At 17:56 GMT, the DXY is trading 98.343, down 0.050 or -0.05%.
Falling Yields Sap Dollar Appeal Ahead of Heavy Data Risk
Treasury yields are sliding across the curve, and that’s keeping the dollar under steady pressure. The 10-year yield is down more than three basis points near 4.16%, with the 2-year and 30-year also moving lower. Traders are trimming exposure rather than betting on a rebound.
Lower yields matter because they reduce the relative return on U.S. assets. When those returns slip, the dollar loses one of its key supports. With investors staring at a slate of delayed economic releases, there’s little urgency to rebuild long dollar positions.

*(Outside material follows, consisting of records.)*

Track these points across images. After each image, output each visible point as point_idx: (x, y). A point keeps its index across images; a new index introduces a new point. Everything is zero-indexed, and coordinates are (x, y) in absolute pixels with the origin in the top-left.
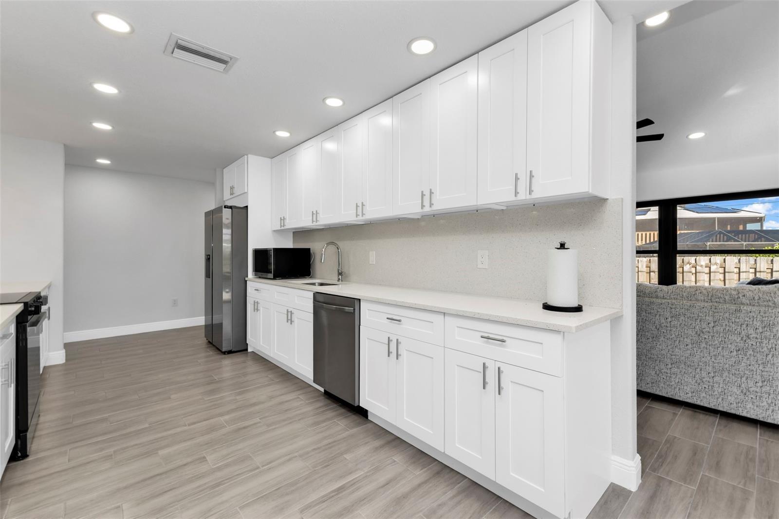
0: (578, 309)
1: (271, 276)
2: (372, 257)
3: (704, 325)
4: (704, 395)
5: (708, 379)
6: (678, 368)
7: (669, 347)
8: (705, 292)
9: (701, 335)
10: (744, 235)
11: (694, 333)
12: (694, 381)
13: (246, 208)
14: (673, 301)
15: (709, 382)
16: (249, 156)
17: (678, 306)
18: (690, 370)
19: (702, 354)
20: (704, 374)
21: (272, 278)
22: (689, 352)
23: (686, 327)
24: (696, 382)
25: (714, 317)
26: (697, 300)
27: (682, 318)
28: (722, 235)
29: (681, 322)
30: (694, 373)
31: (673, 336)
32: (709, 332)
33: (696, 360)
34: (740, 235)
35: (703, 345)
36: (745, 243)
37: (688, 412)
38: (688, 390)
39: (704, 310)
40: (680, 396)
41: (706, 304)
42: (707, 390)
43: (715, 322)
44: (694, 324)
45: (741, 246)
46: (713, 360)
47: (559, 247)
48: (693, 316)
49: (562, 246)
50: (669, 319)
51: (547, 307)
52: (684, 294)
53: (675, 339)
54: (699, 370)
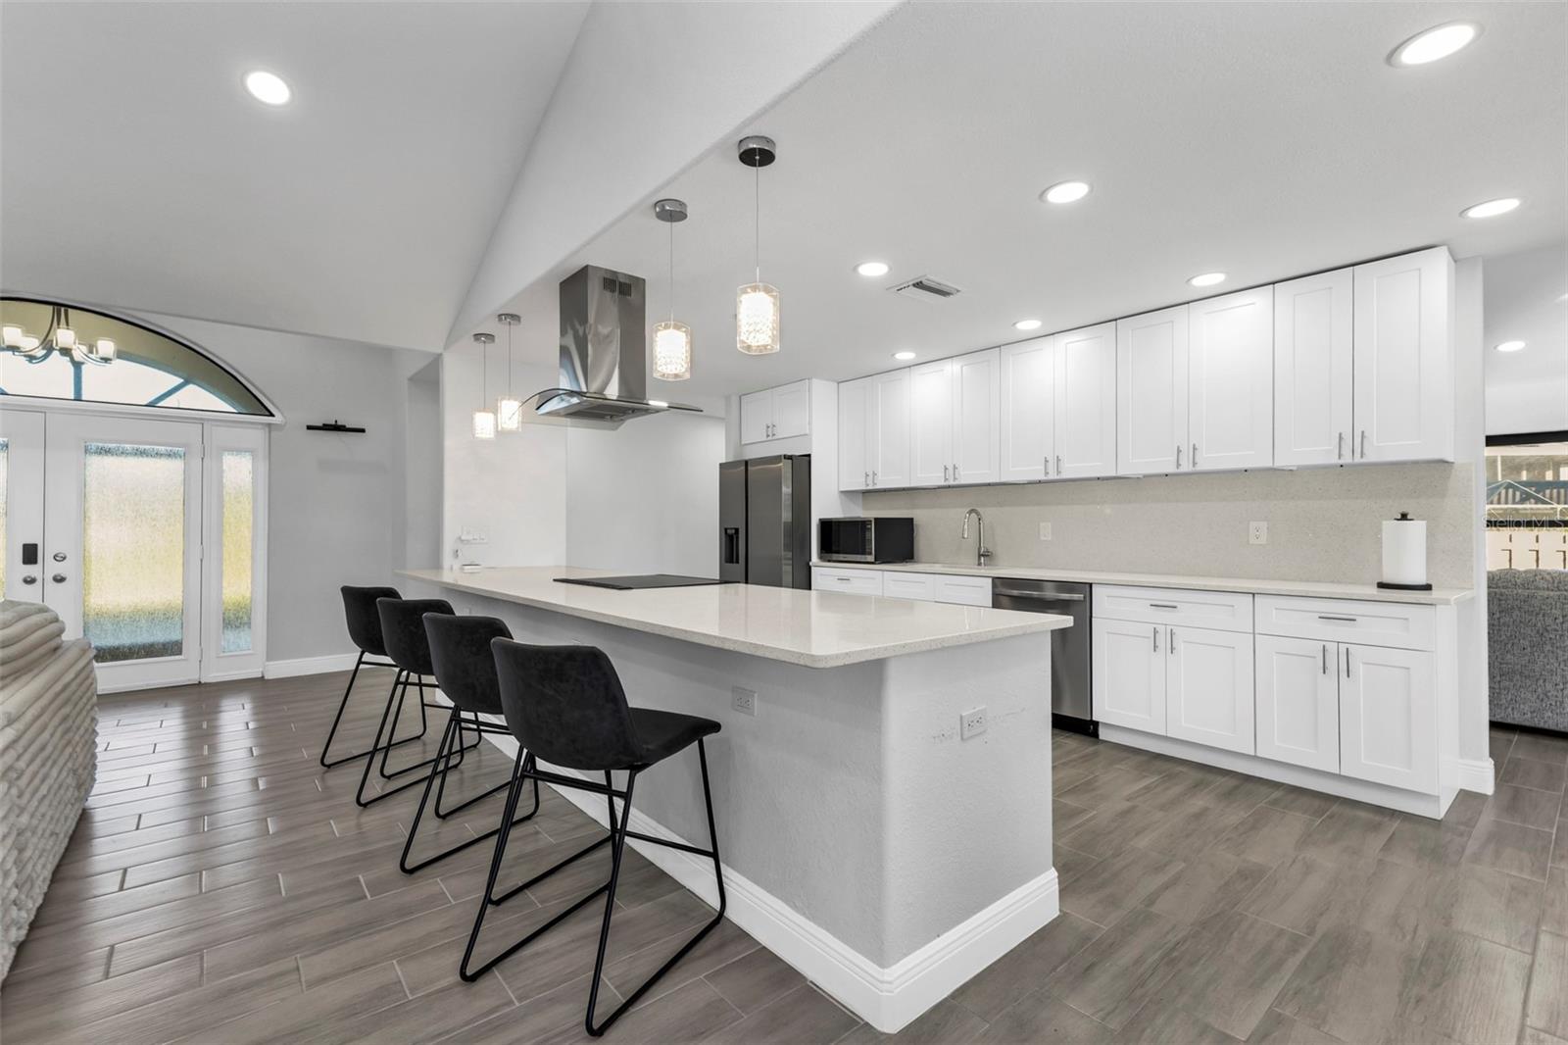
0: (1428, 587)
1: (871, 558)
2: (1046, 531)
3: (1549, 621)
4: (1550, 714)
5: (1556, 693)
6: (1511, 680)
7: (1498, 653)
8: (1548, 577)
9: (1546, 634)
10: (1555, 491)
11: (1535, 632)
12: (1535, 697)
13: (807, 458)
14: (1503, 591)
15: (1556, 696)
16: (815, 381)
17: (1510, 597)
18: (1528, 682)
19: (1546, 660)
20: (1549, 686)
21: (873, 560)
22: (1527, 658)
23: (1522, 625)
24: (1538, 698)
25: (1562, 609)
26: (1537, 588)
27: (1517, 612)
28: (1511, 491)
29: (1515, 617)
30: (1534, 686)
31: (1504, 637)
32: (1556, 630)
33: (1537, 669)
34: (1548, 492)
35: (1548, 647)
36: (1560, 507)
37: (1527, 739)
38: (1526, 708)
39: (1549, 601)
40: (1514, 718)
41: (1552, 593)
42: (1553, 707)
43: (1563, 617)
44: (1534, 620)
45: (1552, 511)
46: (1562, 666)
47: (1399, 517)
48: (1532, 609)
49: (1404, 517)
50: (1498, 615)
51: (1382, 585)
52: (1518, 581)
53: (1506, 641)
54: (1541, 681)
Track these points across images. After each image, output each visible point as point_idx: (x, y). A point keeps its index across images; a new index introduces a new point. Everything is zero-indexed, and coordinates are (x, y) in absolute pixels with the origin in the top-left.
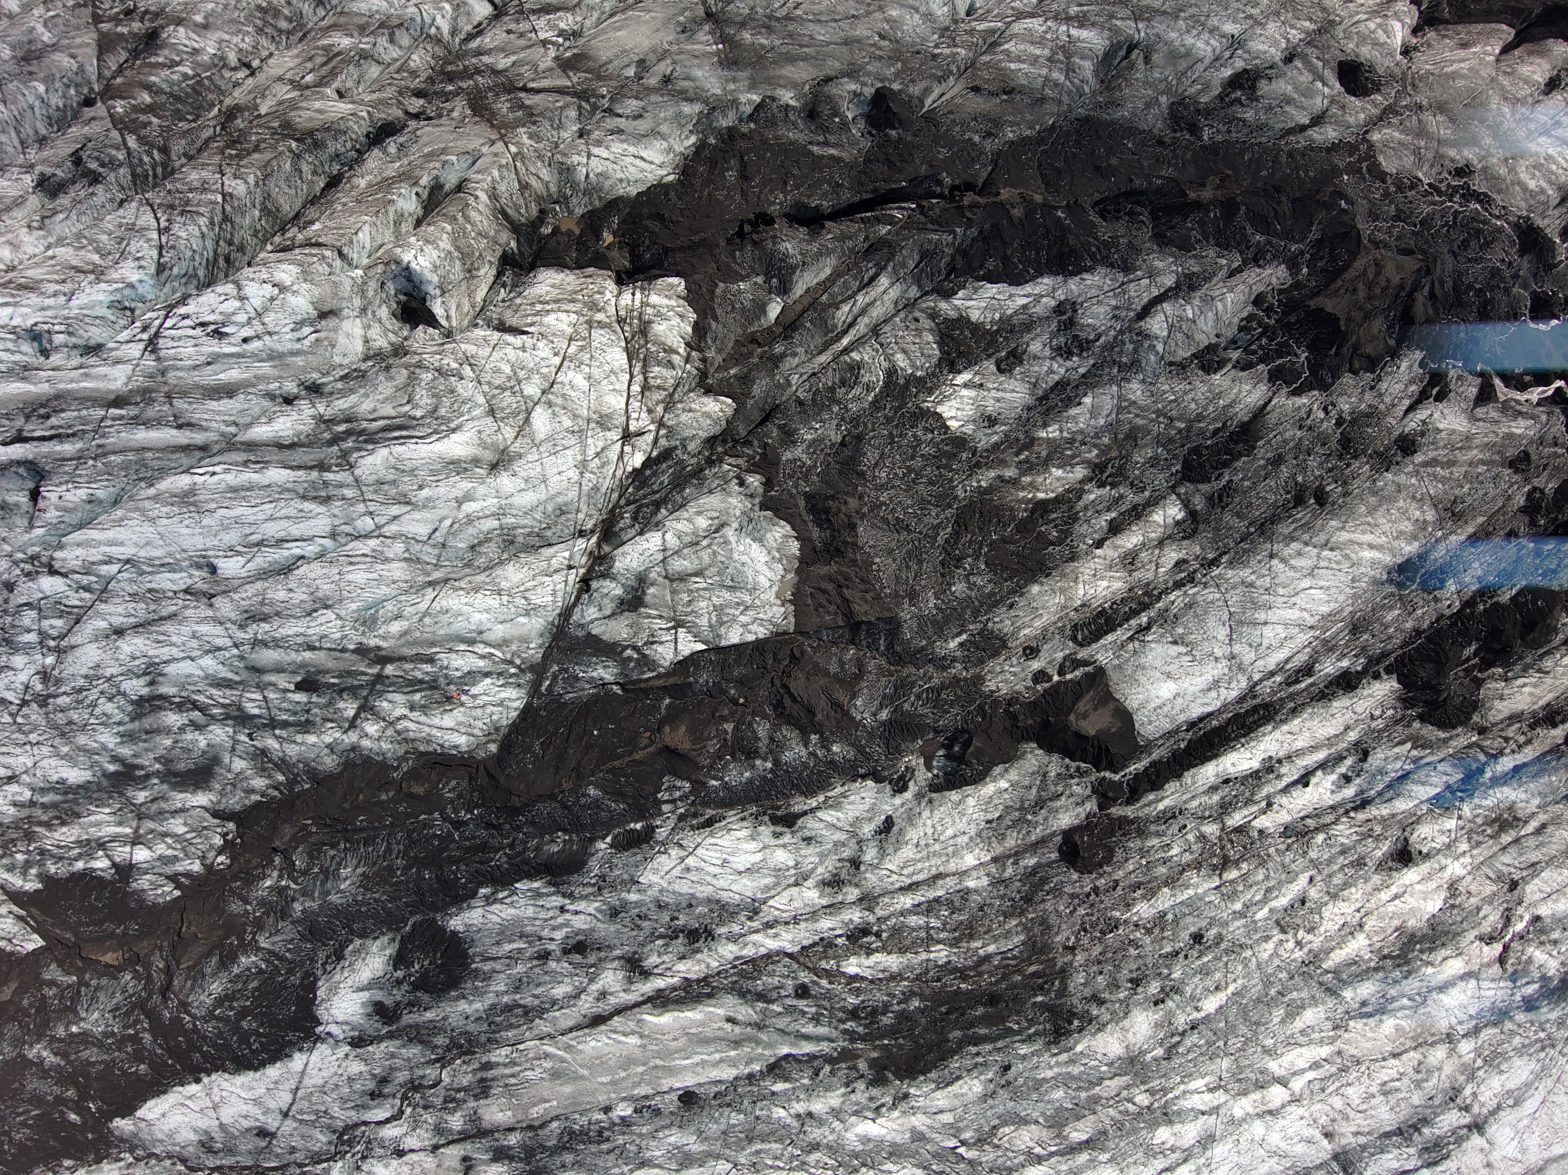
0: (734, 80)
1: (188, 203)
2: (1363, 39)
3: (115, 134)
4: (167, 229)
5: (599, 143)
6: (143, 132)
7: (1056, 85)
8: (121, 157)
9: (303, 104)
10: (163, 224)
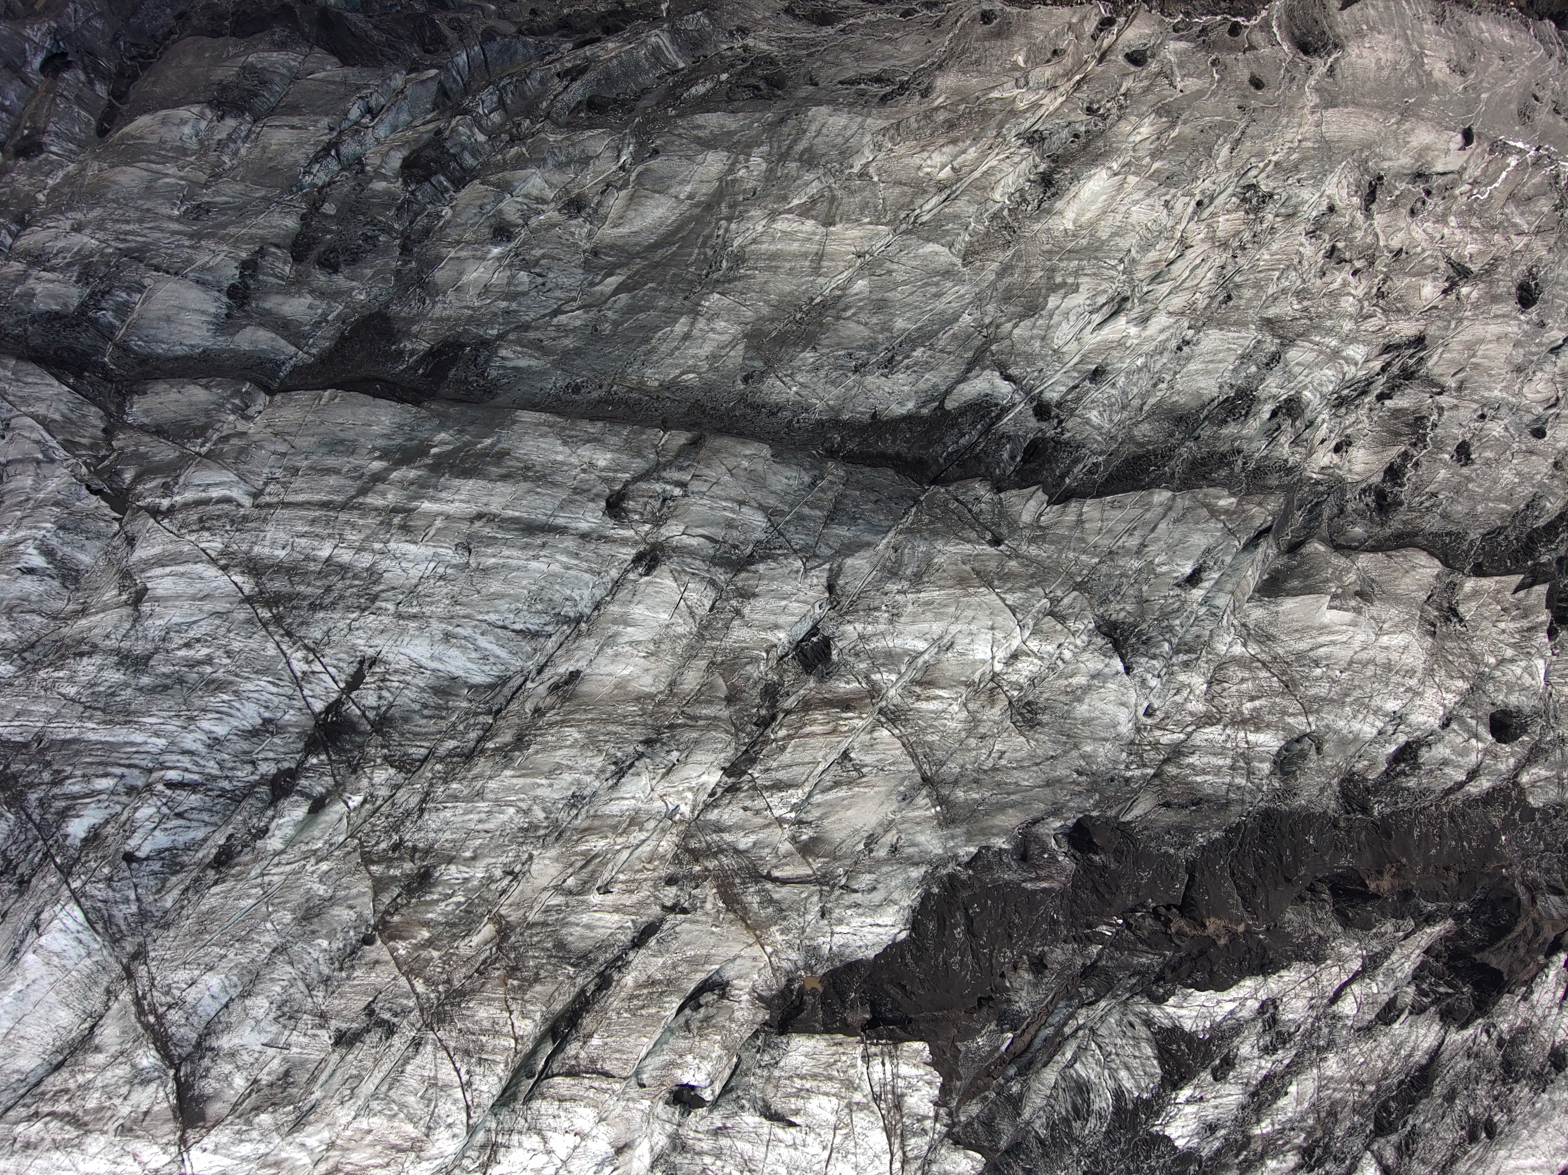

This week brings November payrolls and the unemployment rate, followed by retail sales and Thursday’s CPI report. The data is important, but traders know much of it is backward-looking and distorted by the government shutdown. That uncertainty is keeping conviction low and flows defensive.
Fed Tone Caps Rate Expectations, Keeps Pressure on the Greenback
The Federal Reserve isn’t providing much lift. Last week’s rate cut came with a clear message from Chair Powell: policymakers aren’t in a hurry to cut again while they wait for cleaner signals from the data. That stance limits upside for yields and, by extension, the dollar.
Political chatter around potential Fed leadership changes adds noise, but it’s not driving price. What matters is that the market sees patience, not urgency, from the Fed. That leaves the dollar exposed if incoming data disappoints.